-------- SOURCE MATERIAL

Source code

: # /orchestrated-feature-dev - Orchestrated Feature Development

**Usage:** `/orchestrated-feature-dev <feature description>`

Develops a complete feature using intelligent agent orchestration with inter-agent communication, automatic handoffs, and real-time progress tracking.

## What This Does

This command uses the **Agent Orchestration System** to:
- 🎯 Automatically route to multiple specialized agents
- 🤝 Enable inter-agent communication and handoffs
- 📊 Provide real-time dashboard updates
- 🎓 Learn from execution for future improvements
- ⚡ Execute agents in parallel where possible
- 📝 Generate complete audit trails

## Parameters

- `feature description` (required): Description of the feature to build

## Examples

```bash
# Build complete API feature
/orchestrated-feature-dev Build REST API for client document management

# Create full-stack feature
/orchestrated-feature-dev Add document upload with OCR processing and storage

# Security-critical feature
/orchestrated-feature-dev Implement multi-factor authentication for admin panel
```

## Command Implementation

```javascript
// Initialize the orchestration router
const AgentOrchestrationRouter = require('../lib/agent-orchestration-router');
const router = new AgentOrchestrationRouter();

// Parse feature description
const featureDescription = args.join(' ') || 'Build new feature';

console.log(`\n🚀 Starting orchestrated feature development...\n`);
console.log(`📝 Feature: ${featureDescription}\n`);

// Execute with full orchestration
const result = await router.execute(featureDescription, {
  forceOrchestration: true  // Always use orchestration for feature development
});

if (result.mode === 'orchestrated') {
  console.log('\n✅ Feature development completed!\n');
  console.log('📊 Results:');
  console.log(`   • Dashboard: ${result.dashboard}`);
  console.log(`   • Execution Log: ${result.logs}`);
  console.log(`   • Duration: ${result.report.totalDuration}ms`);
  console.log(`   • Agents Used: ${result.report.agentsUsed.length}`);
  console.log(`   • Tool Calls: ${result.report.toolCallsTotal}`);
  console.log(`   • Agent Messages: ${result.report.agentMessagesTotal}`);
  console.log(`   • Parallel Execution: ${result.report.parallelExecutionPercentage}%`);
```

----------------

TASK INSTRUCTIONS: Copy out each line of the data exactly.

REPLY:
Source code

: # /orchestrated-feature-dev - Orchestrated Feature Development

**Usage:** `/orchestrated-feature-dev <feature description>`

Develops a complete feature using intelligent agent orchestration with inter-agent communication, automatic handoffs, and real-time progress tracking.

## What This Does

This command uses the **Agent Orchestration System** to:
- 🎯 Automatically route to multiple specialized agents
- 🤝 Enable inter-agent communication and handoffs
- 📊 Provide real-time dashboard updates
- 🎓 Learn from execution for future improvements
- ⚡ Execute agents in parallel where possible
- 📝 Generate complete audit trails

## Parameters

- `feature description` (required): Description of the feature to build

## Examples

```bash
# Build complete API feature
/orchestrated-feature-dev Build REST API for client document management

# Create full-stack feature
/orchestrated-feature-dev Add document upload with OCR processing and storage

# Security-critical feature
/orchestrated-feature-dev Implement multi-factor authentication for admin panel
```

## Command Implementation

```javascript
// Initialize the orchestration router
const AgentOrchestrationRouter = require('../lib/agent-orchestration-router');
const router = new AgentOrchestrationRouter();

// Parse feature description
const featureDescription = args.join(' ') || 'Build new feature';

console.log(`\n🚀 Starting orchestrated feature development...\n`);
console.log(`📝 Feature: ${featureDescription}\n`);

// Execute with full orchestration
const result = await router.execute(featureDescription, {
  forceOrchestration: true  // Always use orchestration for feature development
});

if (result.mode === 'orchestrated') {
  console.log('\n✅ Feature development completed!\n');
  console.log('📊 Results:');
  console.log(`   • Dashboard: ${result.dashboard}`);
  console.log(`   • Execution Log: ${result.logs}`);
  console.log(`   • Duration: ${result.report.totalDuration}ms`);
  console.log(`   • Agents Used: ${result.report.agentsUsed.length}`);
  console.log(`   • Tool Calls: ${result.report.toolCallsTotal}`);
  console.log(`   • Agent Messages: ${result.report.agentMessagesTotal}`);
  console.log(`   • Parallel Execution: ${result.report.parallelExecutionPercentage}%`);
```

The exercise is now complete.